Dark cuisine or hei an liao li (黑暗料理 (黑暗料理, hēi'àn liàolǐ)) is a Chinese neologism referring to a culinary style built around foods or food combinations that sound bizarre or even disgusting but which often are tastier than anticipated.

== History ==
Dark cuisine typically sounds or looks bizarre or even disgusting but in some cases is more appealing than anticipated. The Chinese term hei an liao li dates from its use in Chuuka Ichiban!, or "China's Number One!", a 1990s manga series by Etsushi Ogawa, that follow a young chef in 19th-century China as he fights the Dark Cooking Society. In China the term had been used starting in 2012 to discuss stargazy pie, a Cornish dish that exemplified "all that the Chinese find baffling about Western cooking".

== Definition ==
According to food entrepreneur Jing (Jenny) Gao, the term can be used for "anything that's particularly hard to swallow," from ingredient combinations that make people feel squeamish to food produced under conditions of poor hygiene including in hole-in-the-wall restaurants in Chengdu that are so popular they "attract people like flies" and are called "fly" restaurants. "Absurd" combinations are common. Often dishes are posted to social media for their bragging rights or shock value.

== Examples ==
Examples include ice cream topped with chili crisp; a combination dreamed up by chef Christine Flynn of "Velveeta foam, spherified Gatorade and Doritos crushed into a decorative "soil"; and "struggle plates": documentation of home cooking disasters that the unfortunate cook ate anyway.
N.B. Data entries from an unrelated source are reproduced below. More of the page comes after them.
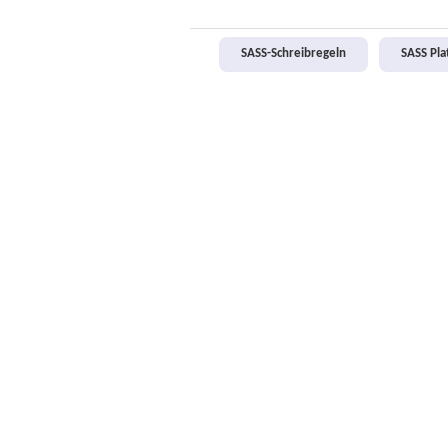
SASS-Schreibregeln
SASS Pl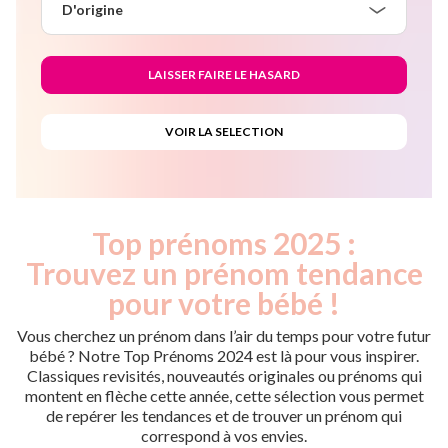
D'origine
Top prénoms 2025 :
Trouvez un prénom tendance
pour votre bébé !
Vous cherchez un prénom dans l’air du temps pour votre futur
bébé ? Notre Top Prénoms 2024 est là pour vous inspirer.
Classiques revisités, nouveautés originales ou prénoms qui
montent en flèche cette année, cette sélection vous permet
de repérer les tendances et de trouver un prénom qui
correspond à vos envies.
Another commenter, after requesting "dark cuisine" combinations from her chef friends, listed sliced roast beef topped with blueberry yogurt, sausage with peanut butter and onions, and chili crisp peanut brittle.

== Related ==
Malmö, Sweden, hosts the Disgusting Food Museum which opened in 2018 and encourages visitors to "question what they find disgusting". American chef David Chang hosts a Netflix series called Ugly Delicious.